Would stricter venue rules improve patent law? In Patentography (NYU L. Rev. 2010), Professor Jeanne Fromer (Fordham Law) argues that considering the "geography of patent disputes" by "making patent venue proper only in the district in which the principal place of business of any of a case's defendants is located" would help resolve complaints of (1) forum shopping, (2) poor district court performance in patent litigation, and (3) insufficient deference by the Federal Circuit. Her basic insight is that this venue restriction "will lead to a concentration of an industry's patent suits in the districts where that industry's firms are densest," so that most pharma suits will be in D.N.J., while software suits will be in N.D. Cal., D. Mass., and W.D. Wash.—and she argues that this industry-specific specialization by generalist courts would produce more reasoned opinions than specialized patent trial courts. I'm not sure that "patentography" is the clearest name for patent geography ("-graphy" refers to a writing or field, and patent attorney Mark Rosen made aborted efforts to define "patentography" along these lines), but Fromer presents an intriguing argument that taught me something new and made me rethink my views on specialized patent courts.
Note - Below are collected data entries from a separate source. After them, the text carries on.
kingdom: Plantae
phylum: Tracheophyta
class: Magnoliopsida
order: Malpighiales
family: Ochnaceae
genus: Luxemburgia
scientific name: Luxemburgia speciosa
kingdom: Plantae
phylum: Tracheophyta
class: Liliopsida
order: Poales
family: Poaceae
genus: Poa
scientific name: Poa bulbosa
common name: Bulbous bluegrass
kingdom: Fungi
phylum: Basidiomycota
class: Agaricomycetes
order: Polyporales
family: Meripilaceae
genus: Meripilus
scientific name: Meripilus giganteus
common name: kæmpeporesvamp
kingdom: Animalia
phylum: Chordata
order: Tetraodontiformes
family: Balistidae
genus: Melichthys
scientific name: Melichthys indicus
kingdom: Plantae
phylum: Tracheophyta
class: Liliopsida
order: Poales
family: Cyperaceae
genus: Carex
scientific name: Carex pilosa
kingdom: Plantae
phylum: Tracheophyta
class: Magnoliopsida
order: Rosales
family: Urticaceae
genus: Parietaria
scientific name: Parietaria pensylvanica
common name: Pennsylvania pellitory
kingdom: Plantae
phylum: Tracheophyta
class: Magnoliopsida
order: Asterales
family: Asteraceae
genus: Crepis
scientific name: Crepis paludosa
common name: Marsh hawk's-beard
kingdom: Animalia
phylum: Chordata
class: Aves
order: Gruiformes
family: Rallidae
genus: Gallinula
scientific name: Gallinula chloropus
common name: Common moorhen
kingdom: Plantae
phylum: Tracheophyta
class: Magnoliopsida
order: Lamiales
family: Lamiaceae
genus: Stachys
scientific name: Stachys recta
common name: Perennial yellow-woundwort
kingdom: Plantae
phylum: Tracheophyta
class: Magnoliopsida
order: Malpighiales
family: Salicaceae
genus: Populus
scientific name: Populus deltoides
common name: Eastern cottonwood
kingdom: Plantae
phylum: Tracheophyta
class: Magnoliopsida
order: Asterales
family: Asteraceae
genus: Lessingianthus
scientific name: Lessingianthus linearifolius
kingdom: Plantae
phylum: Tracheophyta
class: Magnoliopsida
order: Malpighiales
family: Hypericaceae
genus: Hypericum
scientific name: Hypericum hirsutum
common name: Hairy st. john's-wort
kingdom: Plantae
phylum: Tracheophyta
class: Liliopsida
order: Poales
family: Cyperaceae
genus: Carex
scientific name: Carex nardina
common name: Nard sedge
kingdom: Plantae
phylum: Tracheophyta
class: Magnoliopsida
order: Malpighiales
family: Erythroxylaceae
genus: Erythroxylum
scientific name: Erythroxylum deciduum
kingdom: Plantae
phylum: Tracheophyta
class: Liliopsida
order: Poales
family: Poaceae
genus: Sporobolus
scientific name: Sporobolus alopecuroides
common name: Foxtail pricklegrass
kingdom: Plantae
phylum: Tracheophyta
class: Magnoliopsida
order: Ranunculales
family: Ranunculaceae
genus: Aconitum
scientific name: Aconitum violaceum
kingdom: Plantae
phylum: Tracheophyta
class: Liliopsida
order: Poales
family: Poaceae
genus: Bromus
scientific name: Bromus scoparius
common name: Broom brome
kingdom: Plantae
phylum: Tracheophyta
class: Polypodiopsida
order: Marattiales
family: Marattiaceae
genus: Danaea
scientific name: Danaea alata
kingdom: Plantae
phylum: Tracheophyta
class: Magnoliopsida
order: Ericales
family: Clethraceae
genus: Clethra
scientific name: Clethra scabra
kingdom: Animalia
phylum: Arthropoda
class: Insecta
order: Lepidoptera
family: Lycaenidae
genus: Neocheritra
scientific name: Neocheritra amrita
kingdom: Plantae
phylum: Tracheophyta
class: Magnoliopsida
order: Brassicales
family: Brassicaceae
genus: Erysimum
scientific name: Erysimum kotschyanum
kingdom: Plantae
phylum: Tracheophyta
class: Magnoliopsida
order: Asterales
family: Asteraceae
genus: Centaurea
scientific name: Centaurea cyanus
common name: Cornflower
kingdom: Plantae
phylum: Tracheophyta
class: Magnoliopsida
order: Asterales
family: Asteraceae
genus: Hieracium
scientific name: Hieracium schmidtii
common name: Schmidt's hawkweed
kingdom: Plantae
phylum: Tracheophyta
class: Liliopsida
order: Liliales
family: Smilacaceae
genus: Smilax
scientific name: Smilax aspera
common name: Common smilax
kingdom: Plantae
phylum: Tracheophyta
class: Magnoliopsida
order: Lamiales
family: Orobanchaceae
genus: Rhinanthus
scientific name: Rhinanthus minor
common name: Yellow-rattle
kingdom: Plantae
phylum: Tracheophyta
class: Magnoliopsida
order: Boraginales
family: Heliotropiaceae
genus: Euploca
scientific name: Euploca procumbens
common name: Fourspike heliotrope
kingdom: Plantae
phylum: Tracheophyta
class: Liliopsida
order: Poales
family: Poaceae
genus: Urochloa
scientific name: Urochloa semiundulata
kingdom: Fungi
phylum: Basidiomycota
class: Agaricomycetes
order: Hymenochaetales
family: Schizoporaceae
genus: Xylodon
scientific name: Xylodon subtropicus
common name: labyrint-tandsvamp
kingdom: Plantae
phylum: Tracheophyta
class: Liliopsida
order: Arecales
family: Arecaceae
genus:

I particularly enjoyed Section III.B of the paper, which shows how all utility patent infringement cases filed in 2005 would have been distributed under Fromer's venue rule. Using data from the Stanford IP Litigation Clearinghouse (which I discussed here), Fromer shows that while technology clustering already exists, it would become more intense under her rule—see the pretty maps on pp. 1498-1505 and in the Appendix. Of course, Fromer's proposal strongly depends on her assumption that local judges and juries will "have a more robust understanding—both technically and economically—of a clustered industry or technology than judges and jurors in other places," which will lead to "[b]etter reasoned and grounded district court patent decisions" that are more deserving of Federal Circuit deference. This seems plausible, but so did the idea that technically trained district judges should do a better job construing patent claims. I'm not convinced that the effect would be as significant as Fromer suggests—but it also seems like the benefits, even if speculative, might outweigh the costs. As Fromer notes, technological clustering "would alleviate the tunnel vision that can plague specialist courts," and it might mitigate the pro-plaintiff bias of the current structure, such as the clustering of cases in the "notoriously patentee-friendly Eastern District of Texas" (Fromer addresses the concern that the bias might tilt too far toward defendants on pp. 1486-88).
Anyone interested in institutional patent reform—including those following the pilot patent specialization program for district judges—should definitely download and read this article. And as Fromer notes, her ideas also apply to other legal areas that "share patent law's pertinent characteristics of factual or legal complexities specific to particular industries or geographical areas."